I did the following:
$$f(1-0) + 2f(0) = 3\cdot 0$$
$$f(1) + 2f(0) = 0$$
This reminds me of the equation of the straight line in the plane, then:
$$\left< \begin{pmatrix} {1}\\ {2} \end{pmatrix} , \begin{pmatrix} {f(1)}\\ {f(0)} \end{pmatrix} \right> =0$$
$(1,2)$ is a normal vector to $(f(1),f(0))$, then It's possible that: $(f(1)=-2,f(0)=1)$ because:
$$\left< \begin{pmatrix} {1}\\ {2} \end{pmatrix} , \begin{pmatrix} {-2}\\ {1} \end{pmatrix}\right> =-2+2=0$$
With generality, It is possible that for all $\alpha$:
$$\left< \begin{pmatrix} {1}\\ {2} \end{pmatrix} , \begin{pmatrix} {\alpha\cdot (-2)}\\ {\alpha \cdot 1} \end{pmatrix}\right> = \left< \begin{pmatrix} {1}\\ {2} \end{pmatrix} , \alpha \begin{pmatrix} { -2}\\ { 1} \end{pmatrix}\right> =1\cdot -2\alpha+2\alpha \cdot 1=-2\alpha + 2 \alpha =0$$
I tagged with "functional equations" because it seems to be related. I don't know if my solution is correct, what I'm saying with this is that there are infinite solutions but I don't know if assuming arbitrary values for $f(1),f(0)$ can be made because of $3x$.

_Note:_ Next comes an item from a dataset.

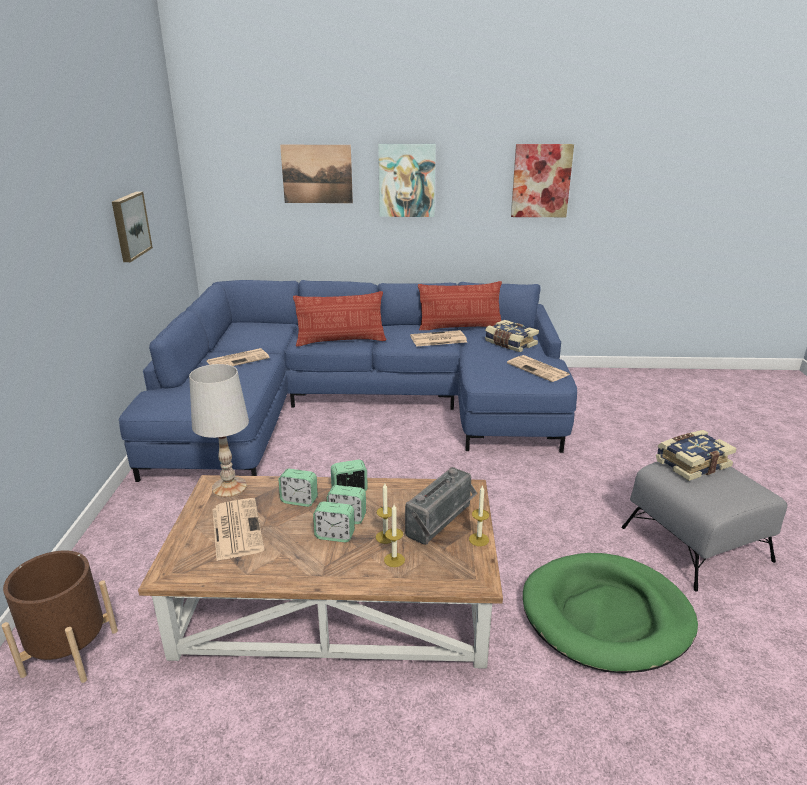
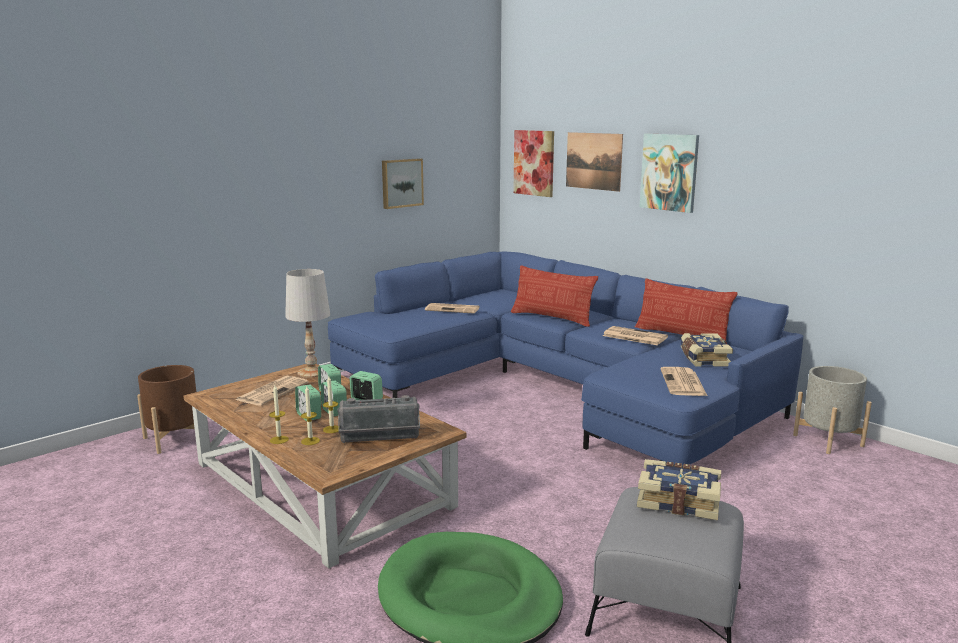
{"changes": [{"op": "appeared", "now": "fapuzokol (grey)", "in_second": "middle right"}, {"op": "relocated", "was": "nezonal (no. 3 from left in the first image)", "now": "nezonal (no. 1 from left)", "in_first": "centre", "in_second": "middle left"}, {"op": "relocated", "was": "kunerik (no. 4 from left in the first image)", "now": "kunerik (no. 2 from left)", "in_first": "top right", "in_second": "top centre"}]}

EDIT: I know that It is possible to solve: $$f(1) + 2f(0) = 0$$ $$f(0) + 2f(1) = 3$$
And get the solution. But why do I have to use the latter instead of the former?
plugging in 0, you get $$ f(1) + 2f(0) = 0 $$ Now plug in 1 to get $$ f(0) + 2f(1) = 3 $$ and solve the linear system.